Lessons of lepidoptery

John Fowles

THE AURELIAN LEGACY by Michael A. Salmon

Harley Books, Martins, Great Horkesley, Colchester, Essex CO6 4AH Tel: 01206271216, £30, pp. 432, ISBN 0946589402 THE MILLENNIUM ATLAS OF BUTTERFLIES by Jim Asher et al OUP, £30, pp.454, ISBN 0198505655

his book gives a vivid and often rather amusing account of the great Aurelians (bug-hunters or determined butterfly collectors) of the past. Rather a surprising number of Victorian clergymen brood over a formidable list of honour, beginning with Thomas Moffet — born in 1653 — and attaining countless other minor peaks of that vast Himalayan range of scientific achievement we owe to the 18th and early 19th centuries. I may mention the names of Ray, Glanville, Albin, Wilkes and Harris, Hayworth and Kirby, but I hope I will be forgiven for halting at a local Dorset hero of my own. That is Octavius PickardCambridge (1828-1897). He was the sharpeyed Rector of Bloxworth in mid-Dorset, and the first Englishman to spot one of our very rarest spiders. Eresus niger. By the skin of its fangs it only just scraped into Britain. I recently scared a large group of women visitors with a specimen of it in Greece. It looks sinister, but actually it is harmless.

I can remember when I was a teacher in Greece that there were two dangers of which we were all warned. One was extremely rare: the possibility of being attacked by a shark. (The dreaded white shark crept up very occasionally into the Aegean through the Suez Canal.) The other menace, much less worrying, was to be stabbed by a scorpion. We hardly took it seriously, yet every year a tree-climbing Greek boy or two was a victim. I now realise that a far different branch of entomology had been severely wounding me as a boy. It is the theme behind both these beautifully produced books.
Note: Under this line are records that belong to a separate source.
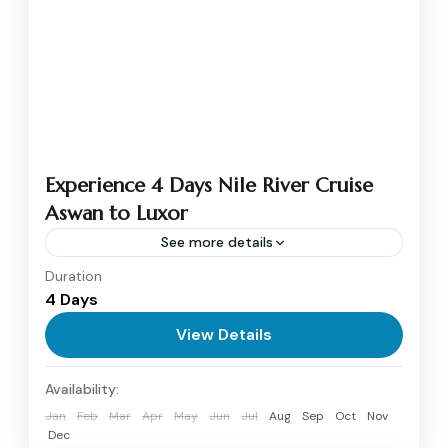
Experience 4 Days Nile River Cruise
Aswan to Luxor
See more details
Duration
4 days Nile River cruise from Aswan to Luxor
4 Days
will offer an enchanting trip across the divine
waters of Egypt that brought the greatest
View Details
archaeological...
Aswan
,
Luxor
Availability:
1 Person
Jan
Feb
Mar
Apr
May
Jun
Jul
Aug
Sep
Oct
Nov
Dec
The first is an account of the Aurelian 'golden' madness, in short a fascinating, often funny and quirky account of the famous butterfly collectors of the past. This is as splendid a volume as one might hope or wish for, and I regret that my reservations about it spring from something so beautiful and as much loved as butterflies. Thousands of collectors reading it will feel themselves rejuvenated, mysteriously made ten years old again — such a host of long-remembered names, not just those of so many once coveted species, for there is also a lot of once admired old butterfly men — and in some cases, such as Margaret Fontaine, women. The book is introduced (as it should be) by the Hon. Miriam Rothschild, that much loved protagonist, with her uncle Lord Rothschild (1868-1937), in both butterfly and general nature conservation. I am sure it would have supremely delighted that earlier man with a net, Vladimir Nabokov, whom I recently reviewed here. I can almost hear him shouting with delight over it. God deserves a sharp rap over the knuckles for not having let him live long enough to have seen it.
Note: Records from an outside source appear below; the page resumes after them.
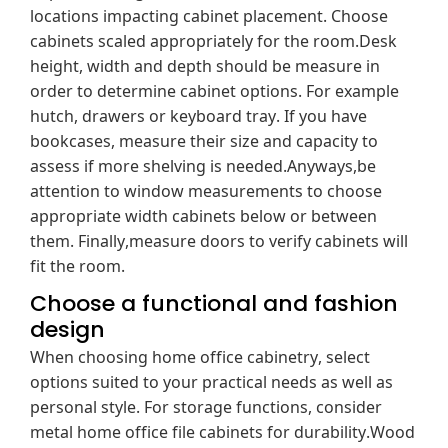
locations impacting cabinet placement. Choose
cabinets scaled appropriately for the room.Desk
height, width and depth should be measure in
order to determine cabinet options. For example
hutch, drawers or keyboard tray. If you have
bookcases, measure their size and capacity to
assess if more shelving is needed.Anyways,be
attention to window measurements to choose
appropriate width cabinets below or between
them. Finally,measure doors to verify cabinets will
fit the room.
Choose a functional and fashion
design
When choosing home office cabinetry, select
options suited to your practical needs as well as
personal style. For storage functions, consider
metal home office file cabinets for durability.Wood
The Aurelian Legacy will make all true scientists glow with pride. To start with, he or she will realise what a vital assistance butterfly collecting provided to the great discovery of the last century, the theory of evolution. For me this will dominate all our intellectual lives for many years to come. If you never realised what Darwin and science were really about, here is your chance, especially if you •are also blessed with that form of poetry known as imagination. Both were basically about the history of this world we all live in.

The Millennium Atlas of Butterflies is a complete gazetteer of all the species that may be found in Britain. It is excellently illustrated with many photographs and grid maps. It reminded me that in May I must go and look for a little rarity we have here in Lyme Regis: the Wood White. We also see a much rarer species that creeps up across Europe to us every year, that lovely flame-winged moth, the Jersey tiger, Euplagia quadripunciaria. It is illustrated in another excellent related book, Moths of the British Isles, written by Bernard Skinner and published by Viking.

These three books (for I must not forget Skinner) will give you glimpses of an insect paradise before the complexity of which one can only stand stunned. I think I know why there were so many parsons and priests among the early Aurelians. There was no simpler way — though often nightmarishly complicated in the details — of seeing God everywhere. It shakes even a convinced atheist and lepidopterist like me.